Miguel Cardona could soon be helping the nation’s children get back into the classroom…
President-elect Joe Biden has nominated the Puerto Rican educator and politician to serve as U.S. Secretary of Education in his cabinet, calling the Puerto Rican politician, Connecticut’s education commissioner, “brilliant” and saying he’ll play a key role in his administration’s efforts to reopen schools forced online amid the coronavirus pandemic.
Cardona, whose parents moved from Puerto Rico to Connecticut, would be another high-profile Latino in the Cabinet if confirmed by the US Senate.
Biden said Cardona “understands that the deep roots of inequity that exist as a source of our persistent opportunities gaps. He understands the transformative power that comes from investing in education.”
Cardona said that as an education commissioner, a public school parent and a former public school classroom teacher, he understands how challenging this year has been for students, educators and parents.
“It’s taken some of our most painful, longstanding disparities and wrenched them open even wider,” Cardona said, speaking publicly for the first time as Biden’s nominee. He said that “for too many students, your zip code and your skin color remain the best predictor of the opportunities you’ll have in your lifetime.”
He added, “Though we are beginning to see the light at the end of the tunnel, we also know that this crisis is ongoing, that we will carry its impacts for years to come and that the problems and inequities that have plagued our educational system since long before Covid will still be with us even after the virus is gone.”
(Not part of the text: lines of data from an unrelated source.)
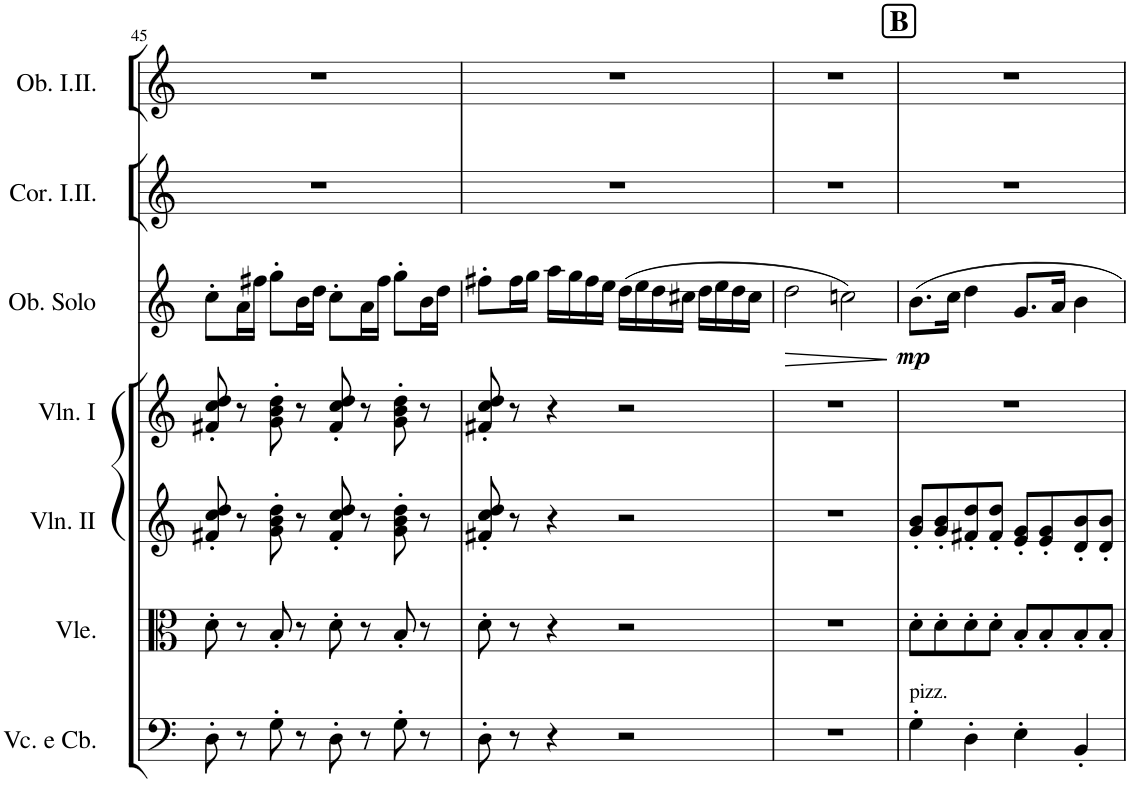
**kern	**kern	**kern	**kern	**kern	**dynam	**kern	**kern
*part7	*part6	*part5	*part4	*part3	*part3	*part2	*part1
*staff7	*staff6	*staff5	*staff4	*staff3	*staff3	*staff2	*staff1
*I"Violoncelli e Bassi *	*I"Viole	*I"Violini II	*I"Violini I	*I"Oboe Solo	*	*I"Corni in C I.II.	*I"Oboi I.II.
*	*I'Vle.	*I'Vln. II	*I'Vln. I	*I'Ob. Solo	*	*I'Cor. I.II.	*I'Ob. I.II.
!!LO:PB:g=z
*clefF4	*clefC3	*clefG2	*clefG2	*clefG2	*	*clefG2	*clefG2
*	*	*	*	*	*	*Trd7c12	*
*k[]	*k[]	*k[]	*k[]	*k[]	*	*k[]	*k[]
*M4/4	*M4/4	*M4/4	*M4/4	*M4/4	*	*M4/4	*M4/4
*met(c)	*met(c)	*met(c)	*met(c)	*met(c)	*	*met(c)	*met(c)
=45	=45	=45	=45	=45	=45	=45	=45
8D'\	8d'\	8f#X/' 8cc/' 8dd/'	8f#X/' 8cc/' 8dd/'	8cc'\L	.	1r	1r
8r	8r	8r	8r	16a\L	.	.	.
.	.	.	.	16ff#X\JJ	.	.	.
8G'\	8B'/	8g\' 8b\' 8dd\'	8g\' 8b\' 8dd\'	8gg'\L	.	.	.
8r	8r	8r	8r	16b\L	.	.	.
.	.	.	.	16dd\JJ	.	.	.
8D'\	8d'\	8f#/' 8cc/' 8dd/'	8f#/' 8cc/' 8dd/'	8cc'\L	.	.	.
8r	8r	8r	8r	16a\L	.	.	.
.	.	.	.	16ff#\JJ	.	.	.
8G'\	8B'/	8g\' 8b\' 8dd\'	8g\' 8b\' 8dd\'	8gg'\L	.	.	.
8r	8r	8r	8r	16b\L	.	.	.
.	.	.	.	16dd\JJ	.	.	.
=46	=46	=46	=46	=46	=46	=46	=46
8D'\	8d'\	8f#X/' 8cc/' 8dd/'	8f#X/' 8cc/' 8dd/'	8ff#X'\L	.	1r	1r
8r	8r	8r	8r	16ff#\L	.	.	.
.	.	.	.	16gg\JJ	.	.	.
4r	4r	4r	4r	16aa\LL	.	.	.
.	.	.	.	16gg\	.	.	.
.	.	.	.	16ff#\	.	.	.
.	.	.	.	16ee\JJ	.	.	.
2r	2r	2r	2r	(16dd\LL	.	.	.
.	.	.	.	16ee\	.	.	.
.	.	.	.	16dd\	.	.	.
.	.	.	.	16cc#X\JJ	.	.	.
.	.	.	.	16dd\LL	.	.	.
.	.	.	.	16ee\	.	.	.
.	.	.	.	16dd\	.	.	.
.	.	.	.	16cc#\JJ	.	.	.
=47	=47	=47	=47	=47	=47	=47	=47
!	!	!	!	!	!LO:HP:b	!	!
1r	1r	1r	1r	2dd\	>	1r	1r
.	.	.	.	2ccn\)	.	.	.
.	.	.	.	.	]	.	.
!!LO:REH:place=s1:a:B:cj:fs=14:t=B
=48	=48	=48	=48	=48	=48	=48	=48
!LO:TX:a:t=pizz.	!	!	!	!	!	!	!
!	!	!	!	!	!LO:DY:b	!	!
4G'\	8d'\L	8g/' 8b/'L	1r	8.b\L	mp	1r	1r
.	8d'\	8g/' 8b/'	.	.	.	.	.
.	.	.	.	16cc\Jk	.	.	.
4D'\	8d'\	8f#X/' 8dd/'	.	4dd\	.	.	.
.	8d'\J	8f#/' 8dd/'J	.	.	.	.	.
4E'\	8B'/L	8e/' 8g/'L	.	8.g/L	.	.	.
.	8B'/	8e/' 8g/'	.	.	.	.	.
.	.	.	.	16a/Jk	.	.	.
4BB'/	8B'/	8d/' 8b/'	.	4b\	.	.	.
.	8B'/J	8d/' 8b/'J	.	.	.	.	.
=	=	=	=	=	=	=	=
*-	*-	*-	*-	*-	*-	*-	*-
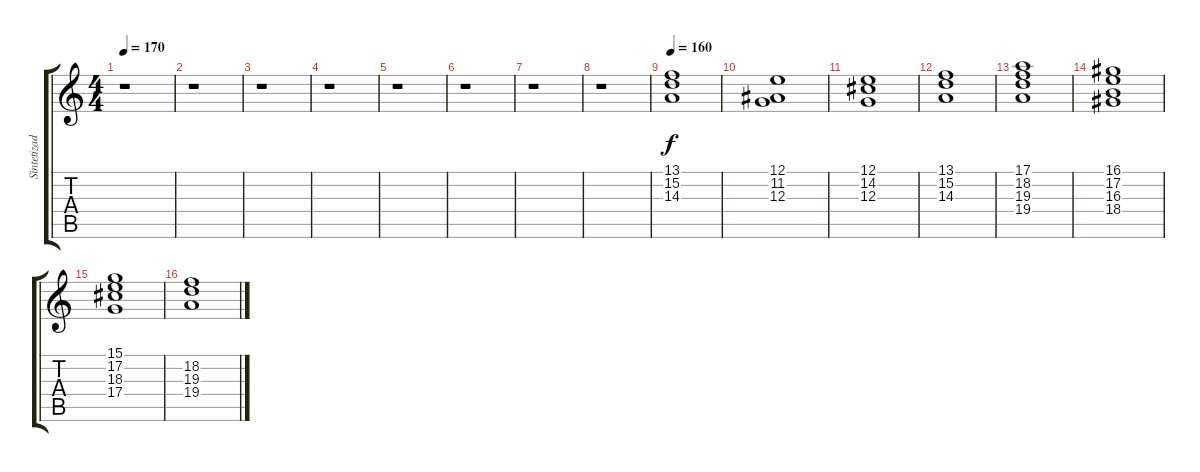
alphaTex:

\track ("Sintetizador" "Sintetizad") {instrument churchorgan}
\staff {score tabs}
\tuning (E4 B3 G3 D3 A2 E2) {hide}
\ts (4 4)
\tempo 170
\clef g2
\ks c
r.1{dy f} |
r.1 |
r.1 |
r.1 |
r.1 |
r.1 |
r.1 |
r.1 |
\tempo 160
(13.1 15.2 14.3).1{volume 8} |
(12.1 11.2 12.3).1 |
(12.1 14.2 12.3).1 |
(13.1 15.2 14.3).1 |
(17.1 18.2 19.3 19.4).1 |
(16.1 17.2 16.3 18.4).1 |
(15.1 17.2 18.3 17.4).1 |
(18.2 19.3 19.4).1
Biden on Wednesday reiterated that reopening schools safely would be a national priority for his administration and spoke of the challenges that students, educators and administrators have faced amid the coronavirus pandemic.
“They worry. They’re under stress. They stretch local budgets that have left educators out of work,” Biden said.
Cardona was appointed Connecticut’s commissioner of education by Democratic Governor Ned Lamont in August 2019. He came to the role with two decades of experience as a public school educator from the city of Meriden, according to the state’s government website, after beginning his career as an elementary school teacher and later serving for 10 years as a school principal.
In 2013, Cardona became the assistant superintendent for teaching and learning.
The Congressional Hispanic Caucus had urged the President-elect to select him.